* Text provided

* * * * * * * * *

Import XML namespace in python

I'm a total noob in coding, I study IT, and have a school project in which I must convert a .txt file in a XML file. I have managed to create a tree, and subelements, but a must put some XML namespace in the code. Because the XML file in the end must been opened in a program that gives you a table of the informations, and something more. But without the scheme from the XML namespace it won't open anything. Can someone help me in how to put a .xsd in my code?
This is the scheme:
http://www.pufbih.ba/images/stories/epp_docs/PaketniUvozObrazaca_V1_0.xsd
Example of XML file a must create:
http://www.pufbih.ba/images/stories/epp_docs/4200575050089_1022.xml
And in the first row a have the scheme that I must input: "urn:PaketniUvozObrazaca_V1_0.xsd"
This is the code a created so far:
import xml.etree.ElementTree as xml
def GenerateXML(GIP1022):
root=xml.Element("PaketniUvozObrazaca")
p1=xml.Element("PodaciOPoslodavcu")
root.append(p1)
jib=xml.SubElement(p1,"JIBPoslodavca")
jib.text="4254160150005"
pos=xml.SubElement(p1,"NazivPoslodavca")
pos.text="MOJATVRTKA d.o.o. ORAŠJE"
zah=xml.SubElement(p1,"BrojZahtjeva")
zah.text="8"
datz=xml.SubElement(p1,"DatumPodnosenja")
datz.text="2021-01-01"
tree=xml.ElementTree(root)
with open(GIP1022,"wb") as files:
tree.write(files)
if __name__=="__main__":
GenerateXML("primjer.xml")
The official documentation is not super explicit as to how one works with namespaces in ElementTree, but the core of it is that ElementTree takes a very fundamental(ist) approach: instead of manipulating namespace prefixes / aliases, elementtree uses Clark's Notation.
So e.g.
<bar xmlns="foo">
or
<x:bar xmlns:x="foo">
(the element bar in the foo namespace) would be written
{foo}bar
>>> tostring(Element('{foo}bar'), encoding='unicode')
'<ns0:bar xmlns:ns0="foo" />'
alternatively (and sometimes more conveniently for authoring and manipulating) you can use QName objects which can either take a Clark's notation tag name, or separately take a namespace and a tag name:
>>> tostring(Element(QName('foo', 'bar')), encoding='unicode')
'<ns0:bar xmlns:ns0="foo" />'
So while ElementTree doesn't have a namespace object per-se you can create namespaced object like this, probably via a helper partially applying QName:
>>> root = Element(ns("PaketniUvozObrazaca"))

* * * * * * * * *

Collected data entries
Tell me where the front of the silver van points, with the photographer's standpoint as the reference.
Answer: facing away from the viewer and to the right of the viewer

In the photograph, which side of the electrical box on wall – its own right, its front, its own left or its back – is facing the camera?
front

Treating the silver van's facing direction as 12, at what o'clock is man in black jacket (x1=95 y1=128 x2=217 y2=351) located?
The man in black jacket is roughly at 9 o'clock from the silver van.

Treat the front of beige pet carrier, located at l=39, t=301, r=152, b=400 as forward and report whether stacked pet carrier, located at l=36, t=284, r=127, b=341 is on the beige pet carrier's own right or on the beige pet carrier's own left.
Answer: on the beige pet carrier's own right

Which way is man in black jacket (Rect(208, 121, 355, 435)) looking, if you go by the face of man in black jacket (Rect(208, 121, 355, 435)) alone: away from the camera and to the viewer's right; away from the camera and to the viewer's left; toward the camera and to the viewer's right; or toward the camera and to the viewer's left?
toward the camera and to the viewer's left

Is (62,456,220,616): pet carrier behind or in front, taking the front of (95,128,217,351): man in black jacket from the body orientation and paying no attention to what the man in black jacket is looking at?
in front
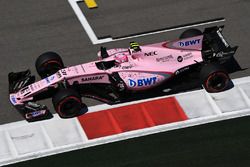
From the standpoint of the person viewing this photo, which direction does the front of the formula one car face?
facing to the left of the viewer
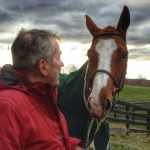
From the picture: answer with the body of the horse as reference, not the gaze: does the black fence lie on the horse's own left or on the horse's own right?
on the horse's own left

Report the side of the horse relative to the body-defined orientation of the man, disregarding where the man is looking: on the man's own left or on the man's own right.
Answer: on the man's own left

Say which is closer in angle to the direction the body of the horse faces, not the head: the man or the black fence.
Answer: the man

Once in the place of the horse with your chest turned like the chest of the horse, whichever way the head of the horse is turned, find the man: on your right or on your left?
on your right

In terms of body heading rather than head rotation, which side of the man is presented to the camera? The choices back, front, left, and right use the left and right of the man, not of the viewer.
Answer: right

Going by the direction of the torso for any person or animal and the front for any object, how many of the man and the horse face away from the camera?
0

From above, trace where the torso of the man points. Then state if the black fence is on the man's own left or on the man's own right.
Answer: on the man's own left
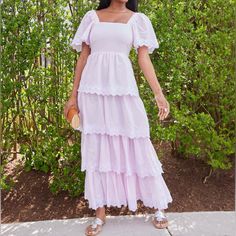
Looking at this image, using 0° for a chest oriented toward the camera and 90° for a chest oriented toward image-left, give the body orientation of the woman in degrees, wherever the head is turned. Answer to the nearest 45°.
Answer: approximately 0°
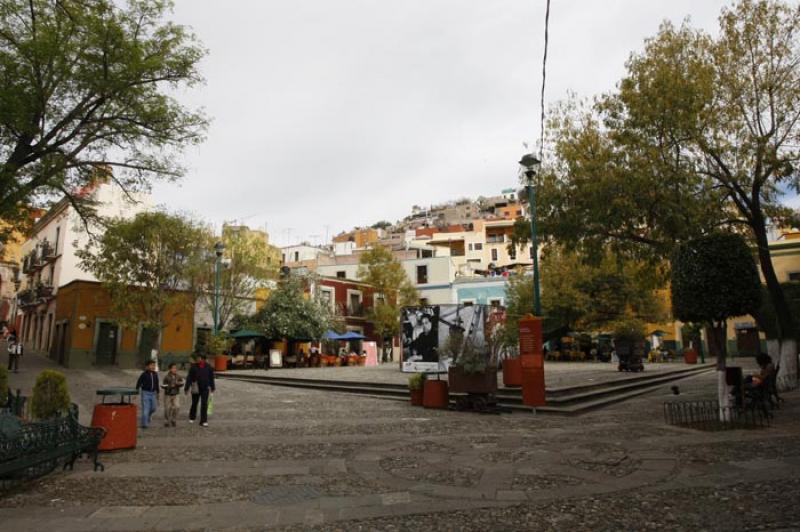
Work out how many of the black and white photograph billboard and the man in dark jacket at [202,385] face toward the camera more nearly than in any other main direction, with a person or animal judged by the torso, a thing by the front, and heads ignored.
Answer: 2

* * * * * * * * *

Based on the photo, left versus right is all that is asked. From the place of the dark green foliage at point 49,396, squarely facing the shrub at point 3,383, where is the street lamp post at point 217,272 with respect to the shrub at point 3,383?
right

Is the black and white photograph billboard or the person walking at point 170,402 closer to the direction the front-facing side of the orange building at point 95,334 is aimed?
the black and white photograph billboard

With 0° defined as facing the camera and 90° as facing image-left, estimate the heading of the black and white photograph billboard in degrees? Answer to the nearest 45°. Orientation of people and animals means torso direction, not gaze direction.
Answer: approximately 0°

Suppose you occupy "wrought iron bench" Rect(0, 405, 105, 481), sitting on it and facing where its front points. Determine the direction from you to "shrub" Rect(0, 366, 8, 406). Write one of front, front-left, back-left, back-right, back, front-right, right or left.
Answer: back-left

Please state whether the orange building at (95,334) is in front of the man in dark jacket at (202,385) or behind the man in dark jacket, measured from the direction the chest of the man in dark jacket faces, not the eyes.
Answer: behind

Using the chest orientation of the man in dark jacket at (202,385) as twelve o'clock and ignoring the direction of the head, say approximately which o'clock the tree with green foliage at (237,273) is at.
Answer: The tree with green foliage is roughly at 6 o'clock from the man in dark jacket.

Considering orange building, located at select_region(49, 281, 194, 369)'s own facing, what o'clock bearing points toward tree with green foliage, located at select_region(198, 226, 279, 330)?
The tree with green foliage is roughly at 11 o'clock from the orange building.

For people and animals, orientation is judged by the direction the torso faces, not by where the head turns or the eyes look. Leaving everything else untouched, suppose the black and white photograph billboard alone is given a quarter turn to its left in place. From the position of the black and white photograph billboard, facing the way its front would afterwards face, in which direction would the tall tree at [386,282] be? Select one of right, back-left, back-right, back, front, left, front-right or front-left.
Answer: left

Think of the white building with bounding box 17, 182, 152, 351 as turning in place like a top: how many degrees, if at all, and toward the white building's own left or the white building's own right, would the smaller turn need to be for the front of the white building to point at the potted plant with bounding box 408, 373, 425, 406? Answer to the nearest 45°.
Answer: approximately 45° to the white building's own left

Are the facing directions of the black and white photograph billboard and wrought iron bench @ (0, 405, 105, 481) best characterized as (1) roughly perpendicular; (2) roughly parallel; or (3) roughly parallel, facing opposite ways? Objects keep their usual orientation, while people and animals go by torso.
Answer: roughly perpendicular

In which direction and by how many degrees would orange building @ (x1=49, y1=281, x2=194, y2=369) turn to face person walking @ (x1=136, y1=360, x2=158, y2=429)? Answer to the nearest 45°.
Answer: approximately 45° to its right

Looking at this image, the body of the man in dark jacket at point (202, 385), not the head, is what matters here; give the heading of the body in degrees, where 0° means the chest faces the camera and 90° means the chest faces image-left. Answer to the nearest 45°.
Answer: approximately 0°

* * * * * * * * *

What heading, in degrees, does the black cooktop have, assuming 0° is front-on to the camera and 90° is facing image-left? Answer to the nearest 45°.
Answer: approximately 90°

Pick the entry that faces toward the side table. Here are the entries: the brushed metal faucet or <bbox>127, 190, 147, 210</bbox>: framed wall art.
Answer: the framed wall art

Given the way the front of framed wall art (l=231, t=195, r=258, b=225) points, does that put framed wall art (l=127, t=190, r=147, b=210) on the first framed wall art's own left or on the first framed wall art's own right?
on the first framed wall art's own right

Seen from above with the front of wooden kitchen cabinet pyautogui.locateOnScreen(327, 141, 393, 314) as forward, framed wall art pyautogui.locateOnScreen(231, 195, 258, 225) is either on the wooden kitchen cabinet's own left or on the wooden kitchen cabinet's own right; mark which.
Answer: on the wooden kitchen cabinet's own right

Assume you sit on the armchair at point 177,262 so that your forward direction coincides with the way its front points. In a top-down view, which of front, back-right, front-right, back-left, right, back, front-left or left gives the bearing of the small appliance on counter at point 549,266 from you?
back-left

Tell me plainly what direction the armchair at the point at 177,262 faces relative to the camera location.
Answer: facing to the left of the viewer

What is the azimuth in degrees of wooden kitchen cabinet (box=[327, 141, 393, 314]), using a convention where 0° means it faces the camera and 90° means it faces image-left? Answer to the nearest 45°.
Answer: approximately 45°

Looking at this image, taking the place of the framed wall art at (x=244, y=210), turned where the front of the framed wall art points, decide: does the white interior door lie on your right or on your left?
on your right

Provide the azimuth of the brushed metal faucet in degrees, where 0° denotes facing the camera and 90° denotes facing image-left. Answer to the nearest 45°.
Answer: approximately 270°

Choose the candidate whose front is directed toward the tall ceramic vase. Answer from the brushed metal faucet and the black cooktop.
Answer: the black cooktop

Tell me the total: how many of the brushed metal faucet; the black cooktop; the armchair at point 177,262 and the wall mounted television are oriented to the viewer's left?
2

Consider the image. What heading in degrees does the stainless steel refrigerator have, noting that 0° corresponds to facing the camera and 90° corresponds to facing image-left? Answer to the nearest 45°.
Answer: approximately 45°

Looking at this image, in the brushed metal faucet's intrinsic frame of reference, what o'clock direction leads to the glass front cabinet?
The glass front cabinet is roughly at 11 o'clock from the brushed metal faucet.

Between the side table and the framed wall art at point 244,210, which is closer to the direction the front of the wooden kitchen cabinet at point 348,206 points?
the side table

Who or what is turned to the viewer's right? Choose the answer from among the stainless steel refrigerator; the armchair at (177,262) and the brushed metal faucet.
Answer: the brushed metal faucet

* * * * * * * * *

* Activity A
In the code in the XML namespace thread, list every tag name passed to xml.SubElement.
* Activity B
Reproduce the part of the XML namespace thread starting at "Import XML namespace" and ending at "in my code?".

* Worked solution A
JIBPoslodavca
NazivPoslodavca
BrojZahtjeva
DatumPodnosenja

* Worked solution B
Import XML namespace in python

I'm a total noob in coding, I study IT, and have a school project in which I must convert a .txt file in a XML file. I have managed to create a tree, and subelements, but a must put some XML namespace in the code. Because the XML file in the end must been opened in a program that gives you a table of the informations, and something more. But without the scheme from the XML namespace it won't open anything. Can someone help me in how to put a .xsd in my code?